» **Task description**:
Produce as output only the lines below starting at the line with "60: (1183, 557)" and continuing through the line with "153: (1252, 829)", each one exactly as written.

==== Task material ====

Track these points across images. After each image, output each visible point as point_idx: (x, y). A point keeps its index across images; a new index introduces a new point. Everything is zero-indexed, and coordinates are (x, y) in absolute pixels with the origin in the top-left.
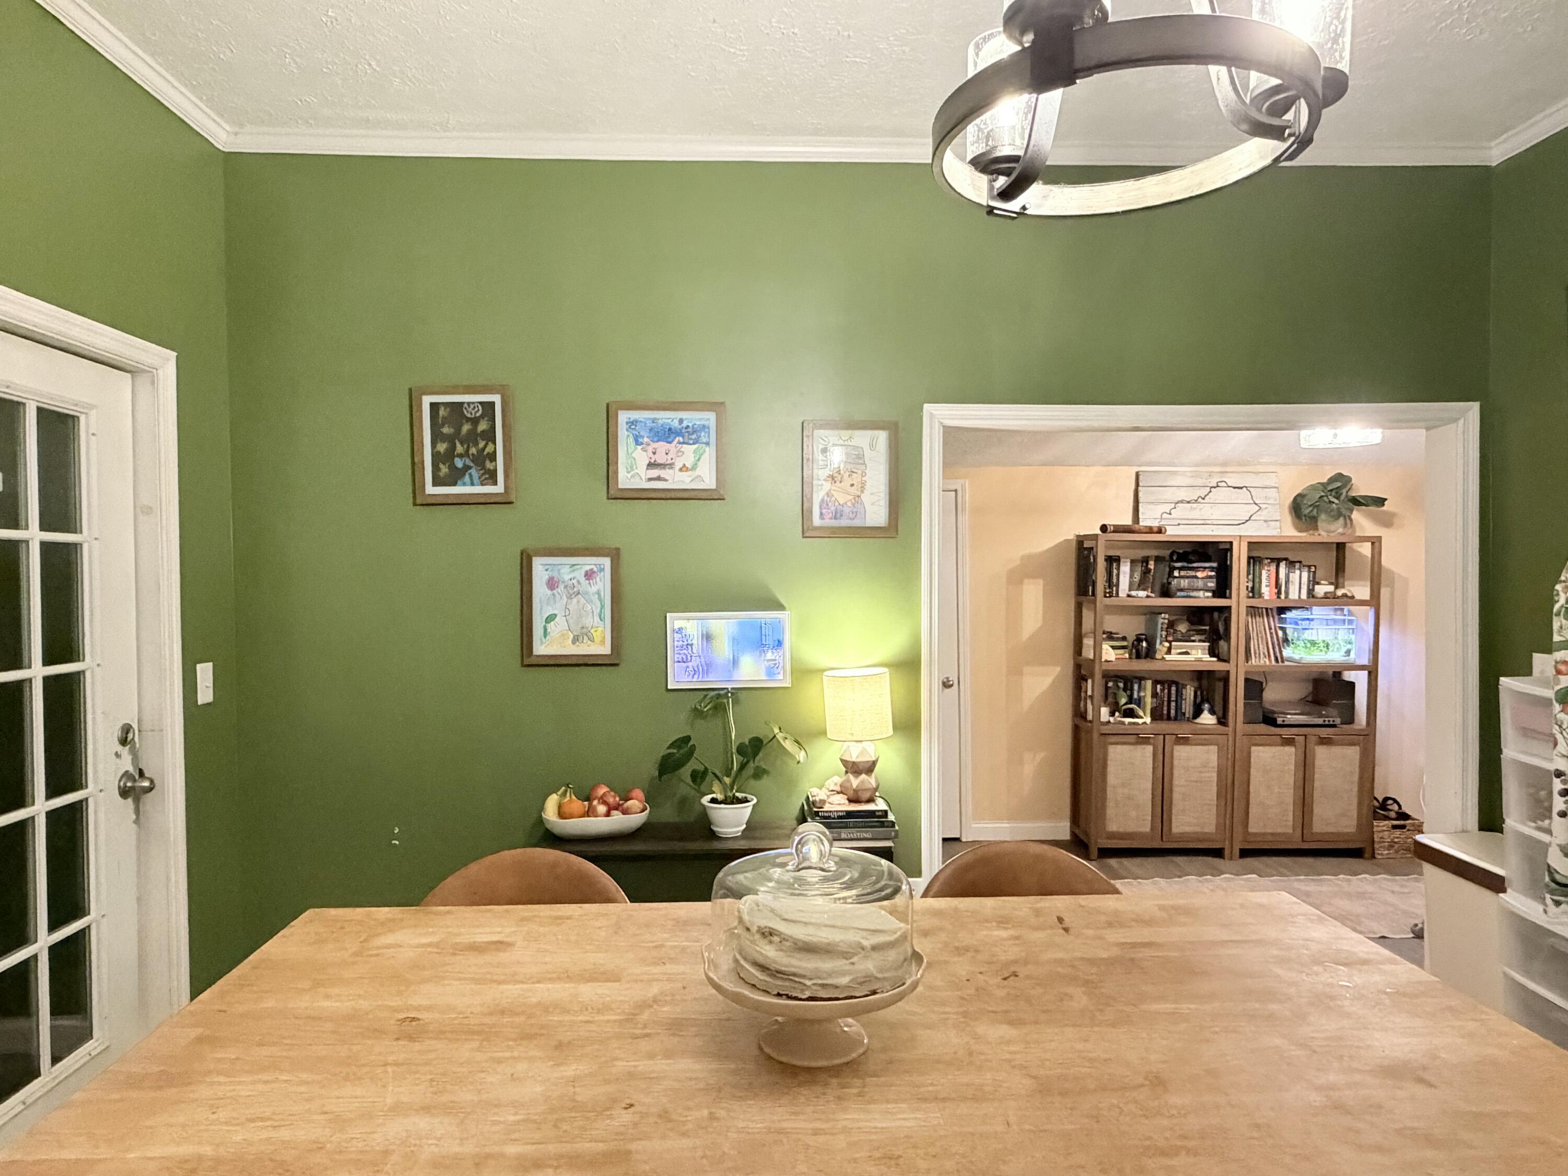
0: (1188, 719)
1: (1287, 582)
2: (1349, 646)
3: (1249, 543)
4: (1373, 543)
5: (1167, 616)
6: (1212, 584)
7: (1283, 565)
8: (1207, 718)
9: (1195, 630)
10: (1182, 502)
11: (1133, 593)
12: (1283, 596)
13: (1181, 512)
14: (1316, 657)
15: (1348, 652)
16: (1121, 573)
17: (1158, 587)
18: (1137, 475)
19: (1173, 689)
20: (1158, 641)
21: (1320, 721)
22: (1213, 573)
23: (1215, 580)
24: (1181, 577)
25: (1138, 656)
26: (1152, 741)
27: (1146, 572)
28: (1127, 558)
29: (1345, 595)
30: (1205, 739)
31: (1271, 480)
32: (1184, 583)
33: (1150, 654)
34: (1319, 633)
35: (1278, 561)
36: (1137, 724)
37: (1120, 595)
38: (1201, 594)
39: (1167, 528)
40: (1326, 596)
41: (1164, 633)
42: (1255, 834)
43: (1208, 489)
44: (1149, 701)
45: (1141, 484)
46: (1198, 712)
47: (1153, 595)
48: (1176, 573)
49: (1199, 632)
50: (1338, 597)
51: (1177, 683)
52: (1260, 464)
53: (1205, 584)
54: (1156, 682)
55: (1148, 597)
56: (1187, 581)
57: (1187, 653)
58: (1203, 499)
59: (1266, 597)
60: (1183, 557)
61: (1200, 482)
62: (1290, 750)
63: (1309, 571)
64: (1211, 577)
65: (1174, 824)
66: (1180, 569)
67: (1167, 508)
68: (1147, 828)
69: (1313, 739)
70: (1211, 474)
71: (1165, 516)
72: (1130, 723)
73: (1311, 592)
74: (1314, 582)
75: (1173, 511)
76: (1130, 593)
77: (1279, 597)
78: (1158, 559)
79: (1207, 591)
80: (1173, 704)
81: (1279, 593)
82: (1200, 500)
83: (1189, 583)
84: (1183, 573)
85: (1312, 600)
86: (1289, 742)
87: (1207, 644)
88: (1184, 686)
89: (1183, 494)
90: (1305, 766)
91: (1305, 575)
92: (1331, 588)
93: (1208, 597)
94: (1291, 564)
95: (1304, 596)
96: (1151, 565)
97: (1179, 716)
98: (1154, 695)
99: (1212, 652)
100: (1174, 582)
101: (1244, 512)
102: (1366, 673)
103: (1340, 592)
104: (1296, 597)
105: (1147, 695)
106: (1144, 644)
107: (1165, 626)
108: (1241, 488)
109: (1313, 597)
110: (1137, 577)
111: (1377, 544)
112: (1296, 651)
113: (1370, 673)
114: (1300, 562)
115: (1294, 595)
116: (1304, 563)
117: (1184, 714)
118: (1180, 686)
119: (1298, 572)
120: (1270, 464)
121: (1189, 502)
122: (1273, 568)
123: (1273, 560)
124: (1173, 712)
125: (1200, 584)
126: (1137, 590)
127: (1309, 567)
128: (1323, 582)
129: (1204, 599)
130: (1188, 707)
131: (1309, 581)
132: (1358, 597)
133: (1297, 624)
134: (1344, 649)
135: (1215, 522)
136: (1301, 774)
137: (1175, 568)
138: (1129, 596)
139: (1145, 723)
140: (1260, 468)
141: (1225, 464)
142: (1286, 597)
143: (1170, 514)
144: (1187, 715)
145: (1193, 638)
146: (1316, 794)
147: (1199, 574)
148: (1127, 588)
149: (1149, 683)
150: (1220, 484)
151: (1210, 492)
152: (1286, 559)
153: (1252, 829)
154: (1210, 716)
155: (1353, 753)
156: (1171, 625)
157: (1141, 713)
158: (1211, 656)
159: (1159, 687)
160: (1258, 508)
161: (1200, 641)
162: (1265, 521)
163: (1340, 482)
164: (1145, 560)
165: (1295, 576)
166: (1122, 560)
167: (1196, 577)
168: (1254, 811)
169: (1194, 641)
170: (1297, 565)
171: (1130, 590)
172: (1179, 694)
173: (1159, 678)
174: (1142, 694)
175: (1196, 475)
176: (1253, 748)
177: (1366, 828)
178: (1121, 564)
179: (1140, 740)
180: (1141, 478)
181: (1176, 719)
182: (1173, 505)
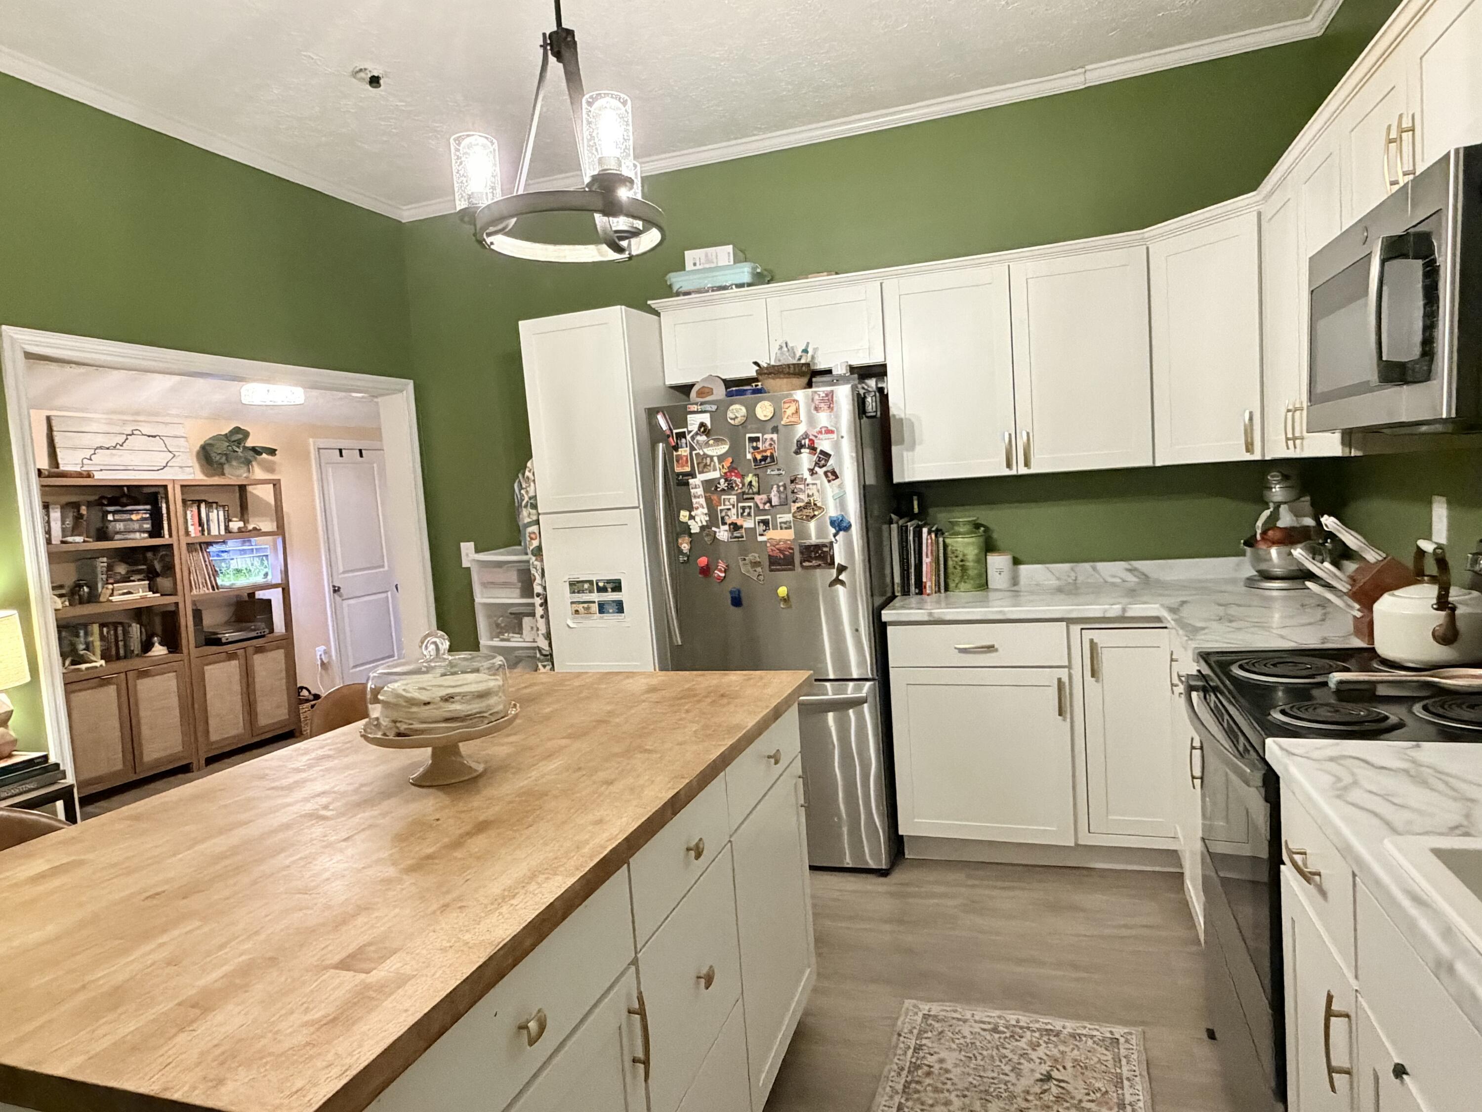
0: (137, 655)
1: (208, 521)
2: (266, 570)
3: (182, 486)
4: (274, 485)
5: (105, 559)
6: (147, 526)
7: (203, 506)
8: (159, 650)
9: (133, 571)
10: (101, 448)
11: (70, 539)
12: (206, 533)
13: (101, 458)
14: (242, 582)
15: (266, 575)
16: (51, 519)
17: (93, 532)
18: (49, 419)
19: (120, 629)
20: (100, 585)
21: (254, 634)
22: (148, 515)
23: (150, 522)
24: (115, 521)
25: (81, 602)
26: (114, 680)
27: (79, 517)
28: (55, 504)
29: (255, 529)
30: (164, 669)
31: (180, 431)
32: (120, 526)
33: (93, 598)
34: (239, 562)
35: (199, 502)
36: (96, 667)
37: (54, 542)
38: (137, 535)
39: (95, 473)
40: (240, 530)
41: (104, 576)
42: (217, 742)
43: (125, 437)
44: (98, 644)
45: (55, 429)
46: (147, 646)
47: (90, 540)
48: (110, 517)
49: (139, 572)
50: (250, 531)
51: (121, 623)
52: (168, 415)
53: (141, 526)
54: (102, 625)
55: (84, 541)
56: (122, 524)
57: (129, 593)
58: (121, 446)
59: (193, 535)
60: (113, 501)
61: (117, 429)
62: (235, 663)
63: (224, 511)
64: (145, 519)
65: (145, 753)
66: (114, 513)
67: (88, 453)
68: (119, 766)
69: (250, 651)
70: (125, 422)
71: (85, 461)
72: (87, 669)
73: (227, 528)
74: (228, 520)
75: (93, 457)
76: (64, 539)
77: (203, 534)
78: (89, 505)
79: (144, 532)
80: (121, 644)
81: (203, 530)
82: (118, 447)
83: (125, 526)
84: (117, 517)
85: (229, 535)
86: (231, 656)
87: (147, 582)
88: (130, 626)
89: (100, 440)
90: (248, 675)
91: (221, 513)
92: (241, 524)
93: (144, 538)
94: (209, 505)
95: (223, 532)
96: (84, 510)
97: (129, 654)
98: (102, 638)
99: (152, 588)
100: (111, 526)
101: (161, 458)
102: (280, 590)
103: (250, 527)
104: (217, 533)
105: (95, 639)
106: (86, 589)
107: (105, 569)
108: (155, 437)
109: (230, 532)
110: (69, 522)
111: (277, 486)
112: (226, 579)
113: (283, 589)
114: (216, 503)
115: (214, 531)
116: (220, 504)
117: (133, 651)
118: (126, 626)
119: (215, 511)
120: (177, 416)
121: (108, 449)
122: (195, 509)
123: (194, 501)
124: (122, 652)
125: (136, 526)
126: (72, 536)
127: (224, 506)
128: (234, 519)
129: (141, 539)
130: (135, 644)
131: (225, 519)
132: (264, 529)
133: (218, 556)
134: (263, 573)
135: (136, 468)
136: (245, 680)
137: (110, 512)
138: (63, 542)
139: (101, 666)
140: (167, 419)
141: (137, 413)
142: (209, 533)
143: (91, 459)
144: (136, 652)
145: (132, 578)
146: (258, 694)
147: (134, 517)
148: (60, 534)
149: (96, 628)
150: (135, 432)
151: (127, 439)
152: (205, 501)
153: (214, 737)
154: (161, 647)
155: (279, 655)
156: (110, 568)
157: (93, 658)
158: (154, 593)
159: (105, 630)
160: (171, 455)
161: (139, 580)
162: (181, 467)
163: (238, 436)
164: (76, 506)
165: (213, 515)
166: (51, 507)
167: (131, 520)
168: (212, 722)
169: (134, 581)
170: (214, 505)
171: (64, 536)
172: (126, 633)
173: (106, 621)
174: (91, 639)
175: (110, 423)
176: (206, 668)
177: (294, 711)
178: (51, 510)
179: (102, 681)
180: (54, 423)
181: (125, 657)
182: (93, 451)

====

» **Task result**:
60: (1183, 557)
61: (1200, 482)
62: (1290, 750)
63: (1309, 571)
64: (1211, 577)
65: (1174, 824)
66: (1180, 569)
67: (1167, 508)
68: (1147, 828)
69: (1313, 739)
70: (1211, 474)
71: (1165, 516)
72: (1130, 723)
73: (1311, 592)
74: (1314, 582)
75: (1173, 511)
76: (1130, 593)
77: (1279, 597)
78: (1158, 559)
79: (1207, 591)
80: (1173, 704)
81: (1279, 593)
82: (1200, 500)
83: (1189, 583)
84: (1183, 573)
85: (1312, 600)
86: (1289, 742)
87: (1207, 644)
88: (1184, 686)
89: (1183, 494)
90: (1305, 766)
91: (1305, 575)
92: (1331, 588)
93: (1208, 597)
94: (1291, 564)
95: (1304, 596)
96: (1151, 565)
97: (1179, 716)
98: (1154, 695)
99: (1212, 652)
100: (1174, 582)
101: (1244, 512)
102: (1366, 673)
103: (1340, 592)
104: (1296, 597)
105: (1147, 695)
106: (1144, 644)
107: (1165, 626)
108: (1241, 488)
109: (1313, 597)
110: (1137, 577)
111: (1377, 544)
112: (1296, 651)
113: (1370, 673)
114: (1300, 562)
115: (1294, 595)
116: (1304, 563)
117: (1184, 714)
118: (1180, 686)
119: (1298, 572)
120: (1270, 464)
121: (1189, 502)
122: (1273, 568)
123: (1273, 560)
124: (1173, 712)
125: (1200, 584)
126: (1137, 590)
127: (1309, 567)
128: (1323, 582)
129: (1204, 599)
130: (1188, 707)
131: (1309, 581)
132: (1358, 597)
133: (1297, 624)
134: (1344, 649)
135: (1215, 522)
136: (1301, 774)
137: (1175, 568)
138: (1129, 596)
139: (1145, 723)
140: (1260, 468)
141: (1225, 464)
142: (1286, 597)
143: (1170, 514)
144: (1187, 715)
145: (1193, 638)
146: (1316, 794)
147: (1199, 574)
148: (1127, 588)
149: (1149, 683)
150: (1220, 484)
151: (1210, 492)
152: (1286, 559)
153: (1252, 829)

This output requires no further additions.